Stored data
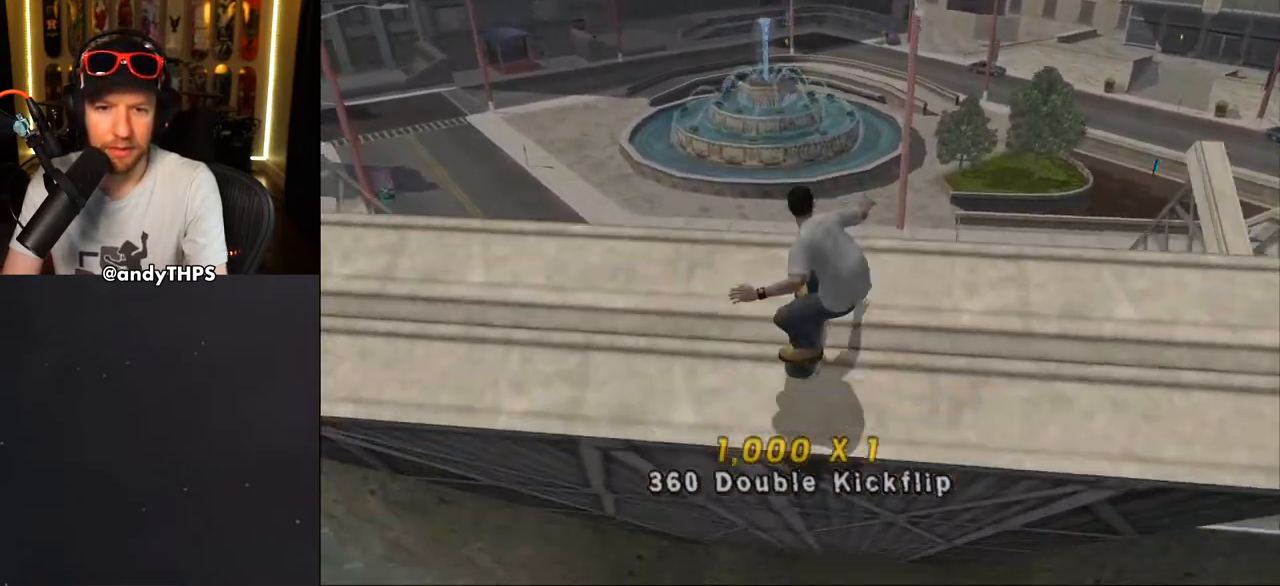
{"buttons": ["CROSS"], "left_stick": "center", "right_stick": "center", "events": []}
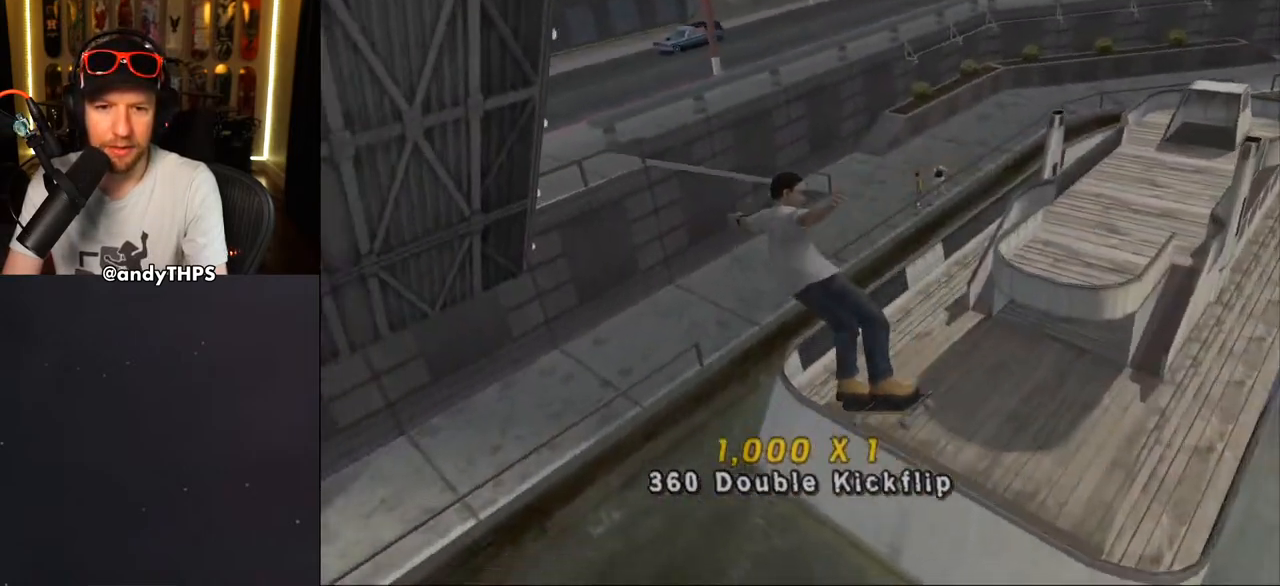
{"buttons": ["CROSS"], "left_stick": "center", "right_stick": "center", "events": []}
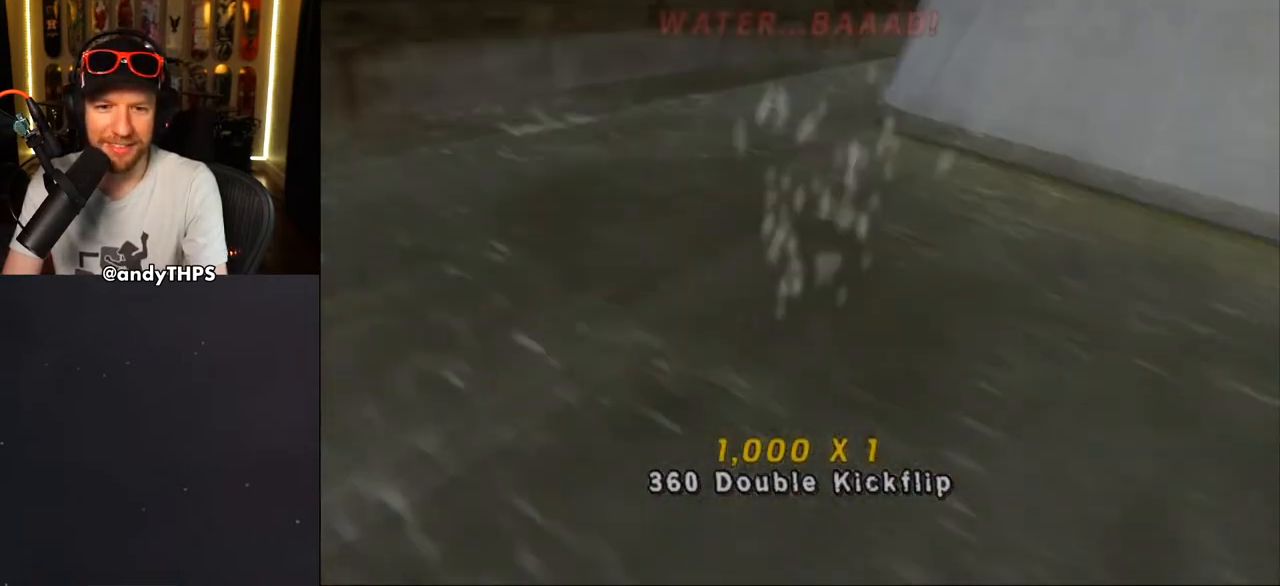
{"buttons": ["CROSS"], "left_stick": "center", "right_stick": "center", "events": []}
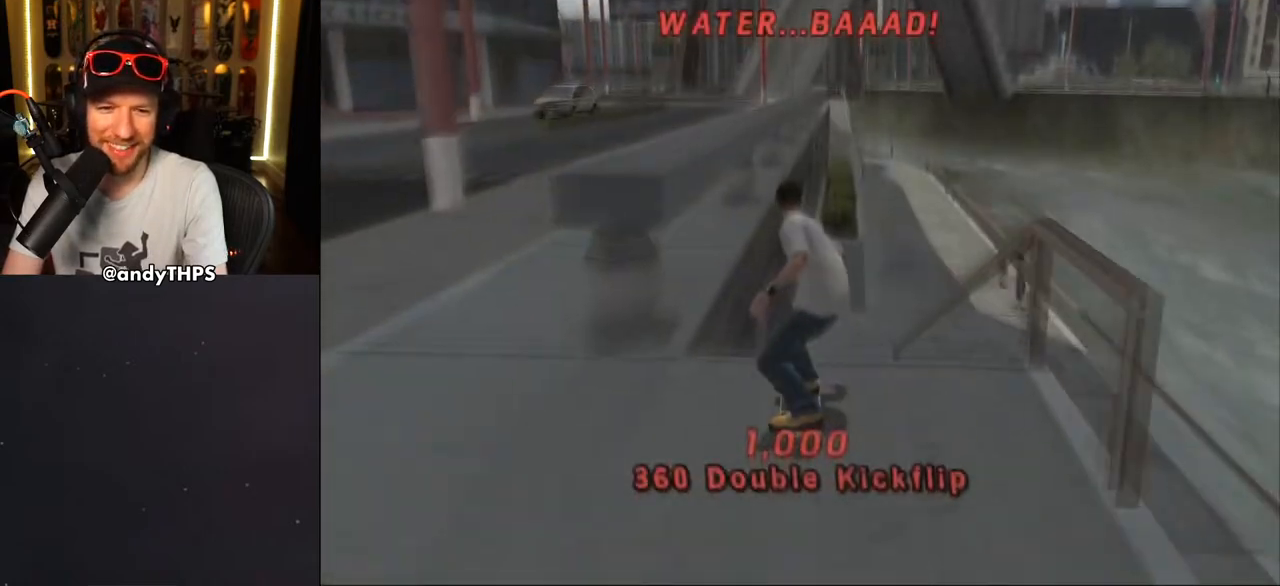
{"buttons": ["TRIANGLE"], "left_stick": "center", "right_stick": "center", "events": [[67, "DPAD_DOWN", "down"], [67, "DPAD_LEFT", "down"], [167, "CROSS", "up"], [200, "DPAD_DOWN", "up"], [217, "TRIANGLE", "down"], [250, "DPAD_LEFT", "up"]]}
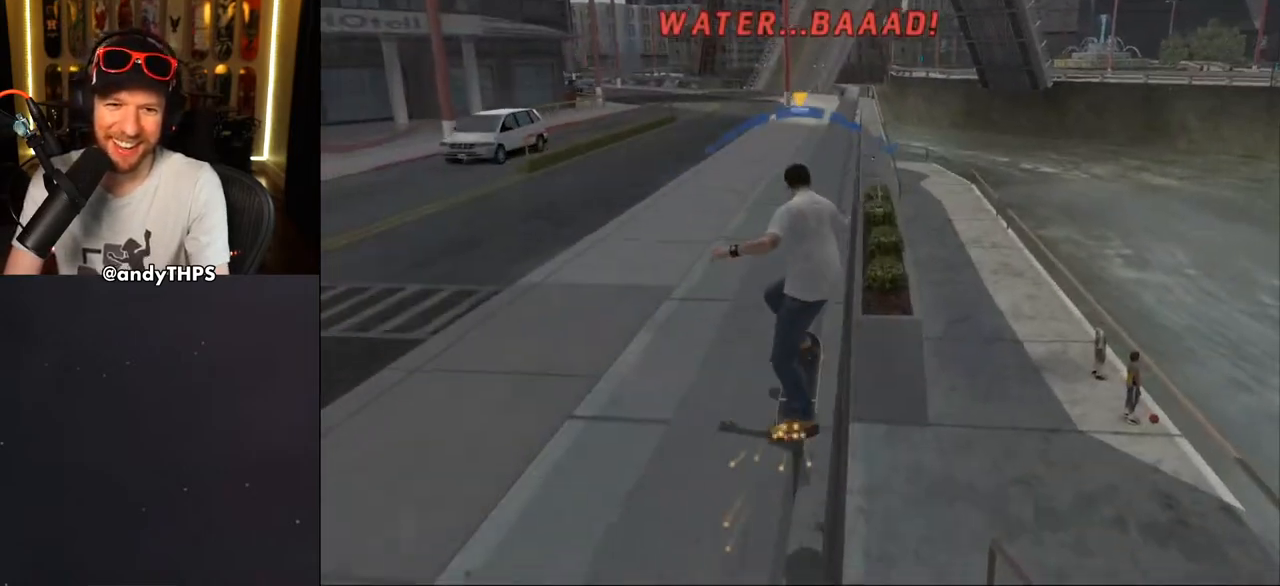
{"buttons": ["TRIANGLE", "L2", "DPAD_UP", "DPAD_LEFT"], "left_stick": "center", "right_stick": "center", "events": [[33, "CROSS", "down"], [33, "DPAD_LEFT", "down"], [33, "DPAD_UP", "down"], [100, "L2", "down"], [117, "CROSS", "up"], [250, "CROSS", "down"], [267, "TRIANGLE", "up"], [317, "TRIANGLE", "down"], [333, "CROSS", "up"], [433, "CROSS", "down"], [483, "CROSS", "up"]]}
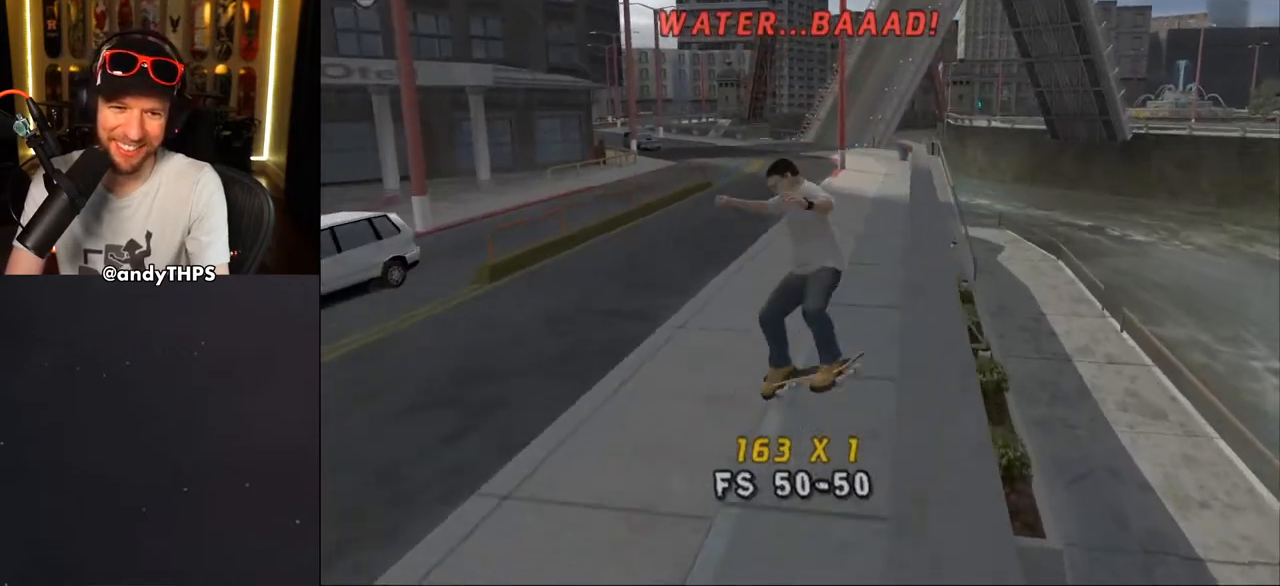
{"buttons": ["CROSS"], "left_stick": "center", "right_stick": "center", "events": [[83, "CROSS", "down"], [117, "TRIANGLE", "up"], [217, "CROSS", "up"], [233, "CROSS", "down"], [333, "DPAD_LEFT", "up"], [350, "DPAD_UP", "up"], [367, "L2", "up"]]}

> **Problem details**:
Only the number is wanted: count the lines of the records that hold the word "TRIANGLE".

> **Response to the exercise**:
3